▶ DIRECTIONS
List every line in the records that contains the string "difference", copying each line in full. Case matters.

(Rendered chart images)
____________

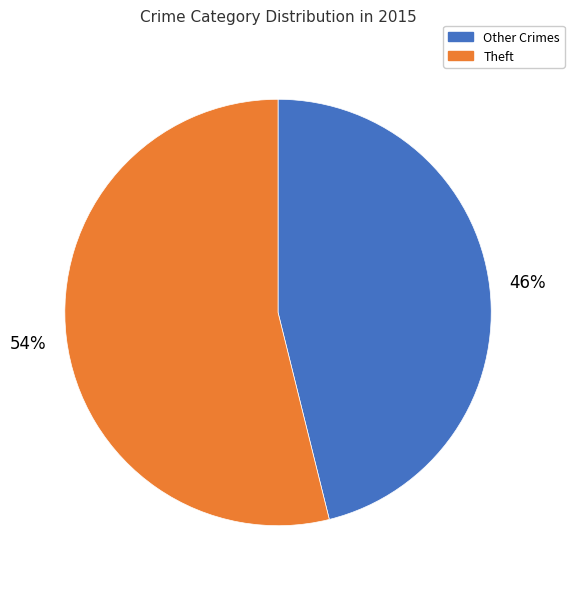

To the nearest percent, what is the difference between the largest and smallest slice percentages?

8%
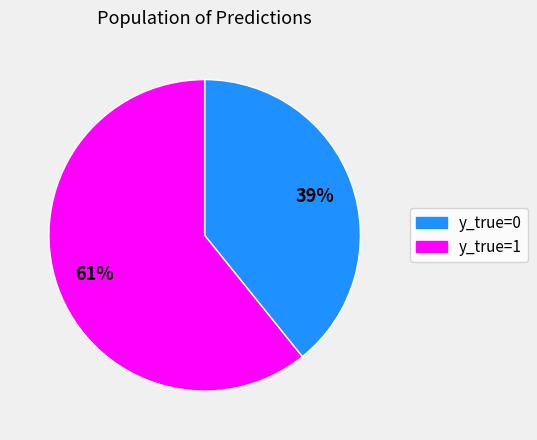

How many slices are in this pie chart?

2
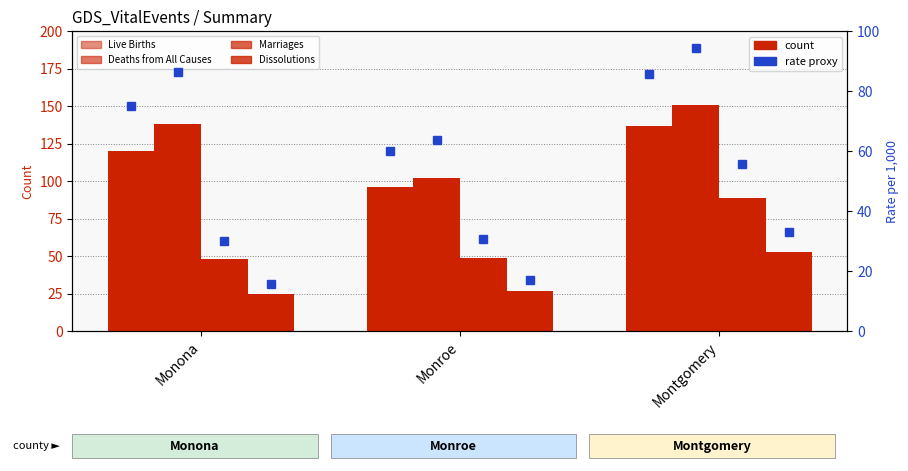

What is the difference between the highest and lowest values at Montgomery?

98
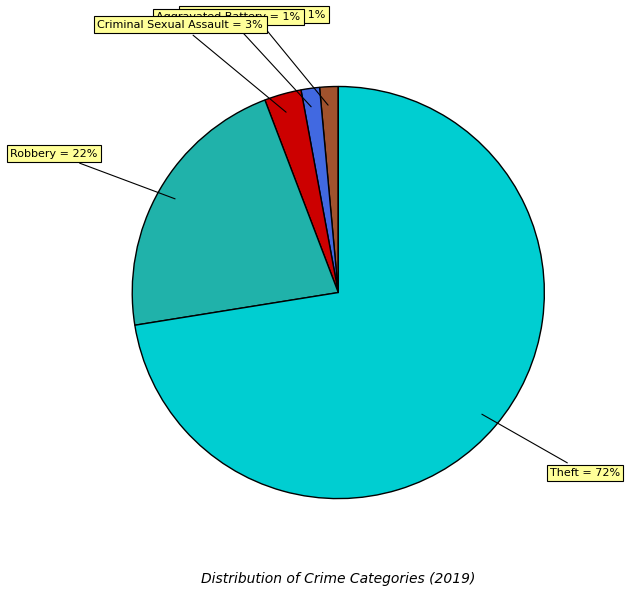

Is there any slice that represents more than half of the pie?

Yes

____________

▶ ANSWER BOX
To the nearest percent, what is the difference between the largest and smallest slice percentages?
What is the difference between the highest and lowest values at Montgomery?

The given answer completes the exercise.